There you have it. Quick, easy, and more fun than a plyo box!


Snow Day Workout

Now grant it…I’m from Utah and today’s snow conditions are pretty elementary from my experience. So with that being said, this workout will still require some equipment and actually making it to the gym for most of you.

The theme of the workout is more for getting out some aggression that comes with cabin fever and is a better alternative to the “All work and no play” approach as we’ve all seen with our “dull boy” in the clip above.

So without further ado…here’s what I felt inspired to do on today’s snow day.

Dynamic Warm Up – 10 Minutes

Anaerobic Circuits: 3 rounds total. Complete the first circuit for the designated reps. Alternating between the two exercises as many times as you can for the full two minutes. At a minimum you should complete each exercise at least one time through.

Rest 1 minute. Then use the same approach for circuit #2. After completing both circuits recover for two minutes, then repeat two more times with the same rest schedule.

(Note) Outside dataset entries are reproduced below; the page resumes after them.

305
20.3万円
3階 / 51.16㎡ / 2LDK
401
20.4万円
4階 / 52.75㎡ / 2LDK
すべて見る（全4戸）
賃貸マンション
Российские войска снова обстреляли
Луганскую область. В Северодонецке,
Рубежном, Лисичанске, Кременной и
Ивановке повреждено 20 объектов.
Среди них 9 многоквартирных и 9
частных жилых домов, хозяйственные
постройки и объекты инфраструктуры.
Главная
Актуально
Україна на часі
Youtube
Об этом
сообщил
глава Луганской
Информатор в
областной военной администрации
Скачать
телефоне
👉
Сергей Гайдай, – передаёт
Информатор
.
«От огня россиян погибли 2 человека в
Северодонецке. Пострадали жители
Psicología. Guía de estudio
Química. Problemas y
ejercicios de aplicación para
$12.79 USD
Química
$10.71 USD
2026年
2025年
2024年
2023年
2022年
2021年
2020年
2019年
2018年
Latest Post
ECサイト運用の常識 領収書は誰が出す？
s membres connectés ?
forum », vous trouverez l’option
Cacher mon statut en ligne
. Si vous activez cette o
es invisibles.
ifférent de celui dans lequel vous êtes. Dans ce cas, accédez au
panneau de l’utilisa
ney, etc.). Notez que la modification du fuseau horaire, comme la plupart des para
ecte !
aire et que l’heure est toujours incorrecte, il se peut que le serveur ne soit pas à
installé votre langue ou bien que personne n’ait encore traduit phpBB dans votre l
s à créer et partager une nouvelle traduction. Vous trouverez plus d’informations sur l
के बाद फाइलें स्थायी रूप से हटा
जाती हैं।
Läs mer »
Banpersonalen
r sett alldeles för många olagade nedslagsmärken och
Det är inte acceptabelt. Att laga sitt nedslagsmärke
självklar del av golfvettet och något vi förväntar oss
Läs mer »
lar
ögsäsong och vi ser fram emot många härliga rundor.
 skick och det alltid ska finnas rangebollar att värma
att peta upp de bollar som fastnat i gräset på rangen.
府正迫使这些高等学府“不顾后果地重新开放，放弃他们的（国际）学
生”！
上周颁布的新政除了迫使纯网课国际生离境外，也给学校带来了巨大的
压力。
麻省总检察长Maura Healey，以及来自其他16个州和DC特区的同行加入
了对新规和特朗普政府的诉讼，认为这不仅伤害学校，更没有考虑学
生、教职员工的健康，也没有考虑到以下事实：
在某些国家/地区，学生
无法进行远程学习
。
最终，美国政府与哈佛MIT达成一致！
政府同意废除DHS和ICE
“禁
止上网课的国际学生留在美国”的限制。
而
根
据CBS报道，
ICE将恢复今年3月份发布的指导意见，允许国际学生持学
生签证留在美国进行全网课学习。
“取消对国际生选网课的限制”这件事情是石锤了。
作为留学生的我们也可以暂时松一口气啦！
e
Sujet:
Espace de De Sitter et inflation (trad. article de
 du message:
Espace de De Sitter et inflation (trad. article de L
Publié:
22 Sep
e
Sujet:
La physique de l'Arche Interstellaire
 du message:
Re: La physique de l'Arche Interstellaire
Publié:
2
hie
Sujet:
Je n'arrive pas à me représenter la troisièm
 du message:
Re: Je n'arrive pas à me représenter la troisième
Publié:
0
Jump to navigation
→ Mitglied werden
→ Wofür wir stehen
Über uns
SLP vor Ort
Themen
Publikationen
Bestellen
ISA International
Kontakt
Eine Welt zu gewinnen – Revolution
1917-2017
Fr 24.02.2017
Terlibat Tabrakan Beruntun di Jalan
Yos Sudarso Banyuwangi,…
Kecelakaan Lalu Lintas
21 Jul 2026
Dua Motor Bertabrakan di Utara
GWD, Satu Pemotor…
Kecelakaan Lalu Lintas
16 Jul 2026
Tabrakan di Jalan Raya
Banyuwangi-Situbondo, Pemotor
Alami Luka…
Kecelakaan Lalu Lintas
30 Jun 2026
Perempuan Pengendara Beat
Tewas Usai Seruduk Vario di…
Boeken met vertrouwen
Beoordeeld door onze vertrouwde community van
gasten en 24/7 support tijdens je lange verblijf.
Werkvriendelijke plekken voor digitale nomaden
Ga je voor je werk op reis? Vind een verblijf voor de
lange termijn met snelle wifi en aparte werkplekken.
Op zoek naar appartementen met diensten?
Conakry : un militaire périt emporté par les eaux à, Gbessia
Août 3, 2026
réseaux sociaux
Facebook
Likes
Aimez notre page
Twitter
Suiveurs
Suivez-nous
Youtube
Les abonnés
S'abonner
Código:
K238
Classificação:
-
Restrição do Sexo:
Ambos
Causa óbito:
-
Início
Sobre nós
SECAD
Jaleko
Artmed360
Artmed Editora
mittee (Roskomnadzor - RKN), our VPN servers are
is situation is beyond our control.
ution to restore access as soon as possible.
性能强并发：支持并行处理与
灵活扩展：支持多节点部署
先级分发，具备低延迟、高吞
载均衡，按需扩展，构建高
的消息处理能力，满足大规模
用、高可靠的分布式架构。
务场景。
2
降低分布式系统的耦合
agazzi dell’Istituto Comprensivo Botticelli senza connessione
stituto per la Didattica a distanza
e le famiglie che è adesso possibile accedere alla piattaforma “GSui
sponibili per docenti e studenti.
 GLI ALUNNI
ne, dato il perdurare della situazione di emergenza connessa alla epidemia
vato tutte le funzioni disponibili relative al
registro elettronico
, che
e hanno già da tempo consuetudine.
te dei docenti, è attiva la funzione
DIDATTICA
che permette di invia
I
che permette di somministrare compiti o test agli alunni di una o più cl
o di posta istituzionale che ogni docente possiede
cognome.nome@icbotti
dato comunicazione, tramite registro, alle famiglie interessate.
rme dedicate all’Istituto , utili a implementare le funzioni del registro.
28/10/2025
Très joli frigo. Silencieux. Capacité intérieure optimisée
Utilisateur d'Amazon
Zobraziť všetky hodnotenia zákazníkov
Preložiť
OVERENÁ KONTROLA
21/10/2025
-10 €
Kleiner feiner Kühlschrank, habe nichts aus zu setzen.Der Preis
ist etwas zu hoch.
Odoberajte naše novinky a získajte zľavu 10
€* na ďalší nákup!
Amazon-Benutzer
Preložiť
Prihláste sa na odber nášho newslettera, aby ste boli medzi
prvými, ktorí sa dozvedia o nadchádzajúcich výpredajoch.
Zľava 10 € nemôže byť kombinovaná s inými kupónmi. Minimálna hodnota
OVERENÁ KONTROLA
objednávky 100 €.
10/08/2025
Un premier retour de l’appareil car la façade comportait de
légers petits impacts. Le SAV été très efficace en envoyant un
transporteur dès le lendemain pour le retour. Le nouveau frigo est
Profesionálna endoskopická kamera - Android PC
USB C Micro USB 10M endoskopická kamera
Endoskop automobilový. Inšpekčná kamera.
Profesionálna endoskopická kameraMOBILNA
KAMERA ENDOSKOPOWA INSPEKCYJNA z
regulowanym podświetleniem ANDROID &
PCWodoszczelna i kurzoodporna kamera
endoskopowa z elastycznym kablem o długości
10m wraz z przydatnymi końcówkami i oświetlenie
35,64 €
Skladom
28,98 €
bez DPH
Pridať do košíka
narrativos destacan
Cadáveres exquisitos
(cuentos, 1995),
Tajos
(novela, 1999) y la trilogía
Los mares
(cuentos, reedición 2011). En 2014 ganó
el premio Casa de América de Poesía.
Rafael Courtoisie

Note that the reps descend each set as indicated below.

Anaerobic Circuit #1 – 2 minutes
1. Straight Punches (Heavy Bag) x 100-90-80
2. Burpees x 15-12-10

Anaerobic Circuit #2 – 2 minutes
1. MB Power Getup to Wall Ball 20# x 10-8-6
2. Jumping Jacks with Battle Rope x 50-40-30

Rest 3-5 minutes after completing 3 rounds of the anaerobic Circuit.

Strength Circuit (Push/Pull): Pretty straight forward.  Complete both exercises for the outlined reps below (Descending Rep Scheme).  Complete both exercises without stopping, then rest 1 minute between each compound set.  Strict form on the chin ups.  Use a superband or minimal kip if needed.  But try to stay as strict as possible.  For you stronger ladies and gentlemen…you can put your feet on a plyo box if it’s too easy 😉

1. Ring Pushups x 10-10-8-8-6-6-4-4-2-2

2. Chin ups x 10-10-8-8-6-6-4-4-2-2

Rest 2-3 minutes after strength circuit

Core Circuit:  Complete each exercise for the designated reps.  Minimal rest between exercises.  1 minute recovery between rounds.  Use a 8-12# Med Ball for the first two exercises.

1. Long lever crunch with vertical leg raise x 20-15-10

2. V-Sit with rotation x 20-15-10 (per side)

3. Plank with spiderman kick x 20-15-10 (per side)

4. Cobra (McKenzie Press Ups) x 20-15-10

That’s it!  Go home, kick your feet up by the fire and relax…you earned it!